Perhaps because people are used to things slowing down when their desktop CPU creeps towards 100%, they assume that high CPU is bad.  On a dedicated application server, low CPU is bad, because it means that something is preventing that server CPU from working as hard as we'd like.  That is, we want the CPU to be working harder doing useful work.  Obviously there's no point increasing CPU work if our workload isn't processed any quicker.

So in our scenario, we can say that either (a) we're not generating the workload quickly enough to keep the CPU busy, or (b) the app is constrained by access to other resources, such as I/O on network or disk, or maybe contention around locking constructs.  Either way, we need to do some work to relieve that constraint and get the CPU working harder.

2. Asymmetric CPU usage

I'm sure I don't need to say why parallelism is important.  We in the software industry need to get much better at concurrent programming I think.  Most of us now have multiple CPU cores in our development machines.  That means, if we don't look in the right places, we might get a misleading view of the CPU usage in our applications.

It's surprisingly easy to build a .NET application that does most of its work on one specific thread.  This is particularly true of a Windows Forms desktop application.  I've seen apps that, although written in C#, were essentially VB6 apps because only the UI thread was used for doing any work.  On a dual-core machine, you might see something like this in task manager…

asymmetric

If you only ever look at an aggregated CPU usage value, you might be proud of the fact that your CPU usage never goes above 50% (although as I said in point 1 this is not necessarily something to be proud of).  In fact, this is showing a real problem in the design of your app, because no matter how you upgrade your hardware you're unlikely to make this app go any faster.

I guess I should admit that, right now, the app I'm working on looks a little bit like this.  Physician heal thyself, etc.

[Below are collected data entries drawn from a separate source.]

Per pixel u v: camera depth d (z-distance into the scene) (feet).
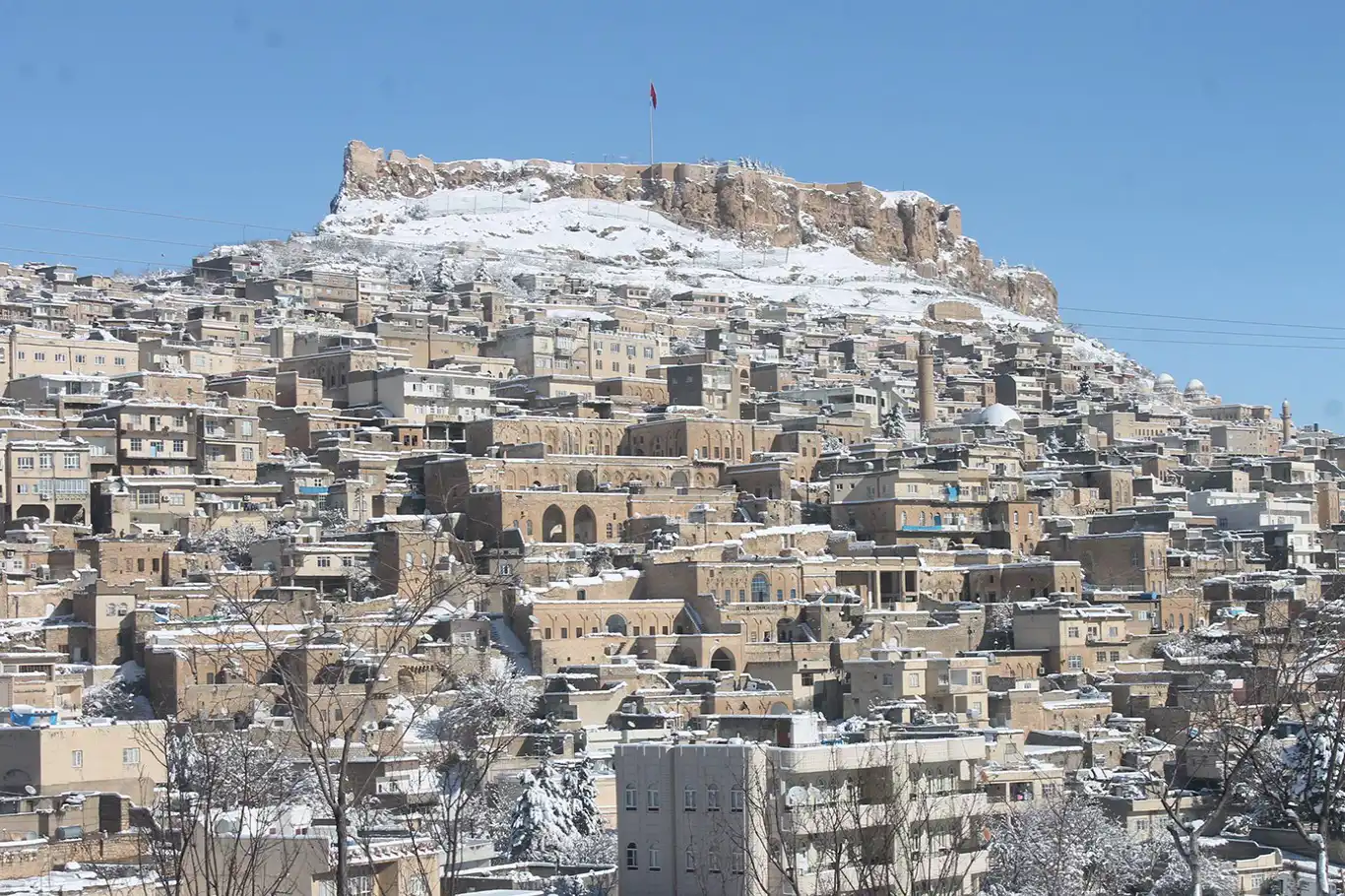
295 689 368.68
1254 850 620.90
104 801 613.93
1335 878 572.10
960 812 529.45
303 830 458.50
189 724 541.75
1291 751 562.25
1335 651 480.64
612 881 526.98
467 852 570.46
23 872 541.75
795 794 483.92
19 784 639.76
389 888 447.83
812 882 472.85
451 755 555.69
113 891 435.53
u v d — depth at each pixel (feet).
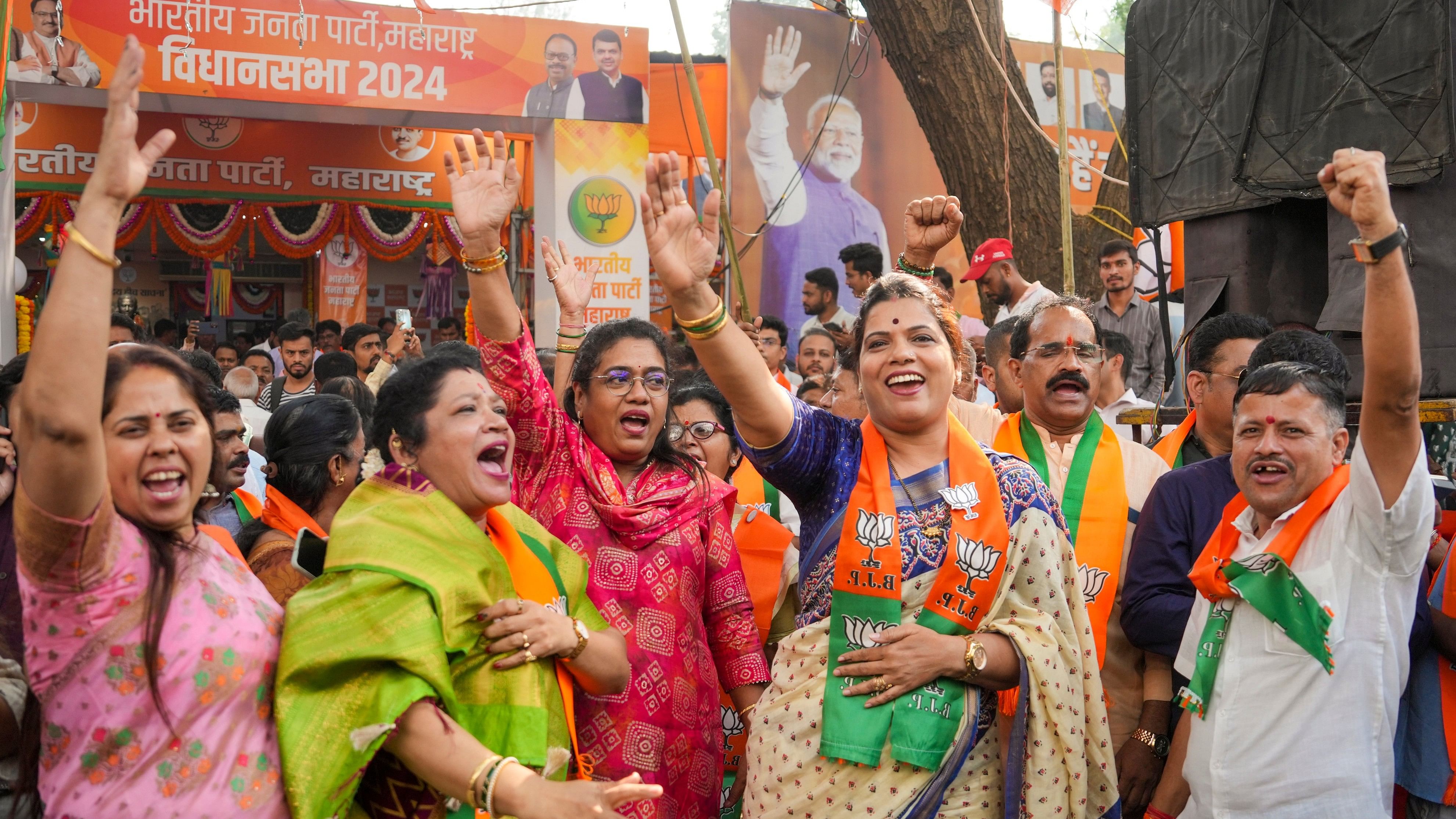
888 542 7.64
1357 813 7.76
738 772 11.27
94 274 5.42
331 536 6.75
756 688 9.71
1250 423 8.50
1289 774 7.97
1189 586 9.65
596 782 6.04
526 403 9.08
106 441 5.89
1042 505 8.00
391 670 6.11
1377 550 7.88
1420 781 9.08
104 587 5.65
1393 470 7.61
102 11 28.12
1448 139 13.29
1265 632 8.29
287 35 29.55
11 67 27.25
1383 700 7.85
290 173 40.55
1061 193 21.31
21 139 36.99
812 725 7.56
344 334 25.41
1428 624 9.04
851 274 28.96
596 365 9.61
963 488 7.78
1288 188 15.26
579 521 9.06
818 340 22.13
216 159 39.70
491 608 6.66
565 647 6.86
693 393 12.30
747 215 36.58
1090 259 32.65
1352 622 7.94
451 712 6.23
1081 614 8.08
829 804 7.40
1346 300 14.12
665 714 8.75
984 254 22.16
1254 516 8.77
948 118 25.82
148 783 5.65
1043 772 7.50
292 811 5.95
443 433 7.04
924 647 7.34
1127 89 18.49
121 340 18.48
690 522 9.44
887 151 37.70
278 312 48.60
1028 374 10.90
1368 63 14.17
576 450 9.25
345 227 41.75
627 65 32.40
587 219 32.17
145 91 28.53
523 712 6.54
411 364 7.32
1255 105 15.64
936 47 25.31
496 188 8.75
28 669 5.69
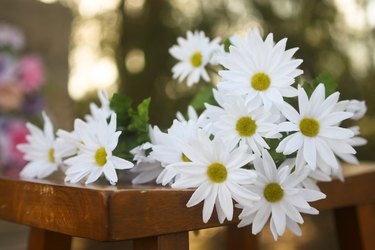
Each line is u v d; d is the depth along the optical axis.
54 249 0.61
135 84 1.82
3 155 1.23
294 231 0.45
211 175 0.43
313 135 0.45
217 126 0.45
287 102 0.48
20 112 1.28
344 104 0.46
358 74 1.58
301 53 1.57
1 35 1.33
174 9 1.82
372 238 0.65
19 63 1.32
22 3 1.44
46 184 0.46
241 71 0.46
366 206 0.65
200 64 0.59
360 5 1.58
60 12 1.55
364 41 1.59
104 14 1.93
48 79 1.48
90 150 0.47
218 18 1.75
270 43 0.46
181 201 0.43
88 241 1.46
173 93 1.70
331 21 1.60
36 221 0.47
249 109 0.45
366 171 0.61
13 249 1.29
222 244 1.36
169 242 0.43
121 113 0.51
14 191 0.50
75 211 0.42
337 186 0.57
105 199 0.40
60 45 1.53
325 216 1.56
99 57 1.93
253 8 1.69
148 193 0.41
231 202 0.42
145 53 1.82
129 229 0.40
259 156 0.44
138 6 1.88
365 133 1.52
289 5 1.66
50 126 0.56
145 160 0.48
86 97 1.88
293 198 0.44
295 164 0.45
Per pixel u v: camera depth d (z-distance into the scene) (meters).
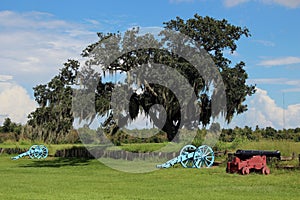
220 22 29.66
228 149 29.42
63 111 30.72
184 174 20.25
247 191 14.45
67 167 26.67
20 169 25.20
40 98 32.81
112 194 13.87
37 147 37.22
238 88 27.83
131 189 15.17
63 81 31.12
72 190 14.95
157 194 13.88
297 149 27.22
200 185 16.23
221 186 15.86
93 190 14.93
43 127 32.69
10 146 45.16
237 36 29.42
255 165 19.66
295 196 13.34
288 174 19.11
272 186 15.67
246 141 30.00
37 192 14.46
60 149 38.06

If you're using perfmon to analyse your app's CPU usage, you'll want to use the Process object so that you can view CPU usage just for your app's process(es).  It's worth pointing out that the CPU counters in the Process object go up to more than 100%.  If you have two CPU cores in the machine, it goes to 200%, or 400% for four cores, etc.

3. Extrapolation

One of the most interesting human factors around software performance is the common belief that software performance behaves linearly as variables change.  You most often see this as people trying to extrapolate performance figures to assume how software will perform on bigger hardware, with greater data volumes, or with more concurrent users, etc.  In general, it's safest to assume that you simply cannot extrapolate.

When you're working to improve the performance of an application, you find the first problem; let's say your app slows down to the point of being unusable when you're loading a large quantity of data into it.  Someone might say "ok, we'll work on getting that data loading problem fixed.  In the meantime, you find the next slowest part of the app and work on that".  The problem with this is that "the next slowest part of the app" might well be different when you manage to get that larger quantity of data loaded.  The slowest routine to operate on 100 items may not be the slowest routine to operate on 10000 items.

In many ways, improving the performance of an application is like mending a leaky garden hose.  You find the first problem and fix it, then you see the next problem and fix that, then the next, etc.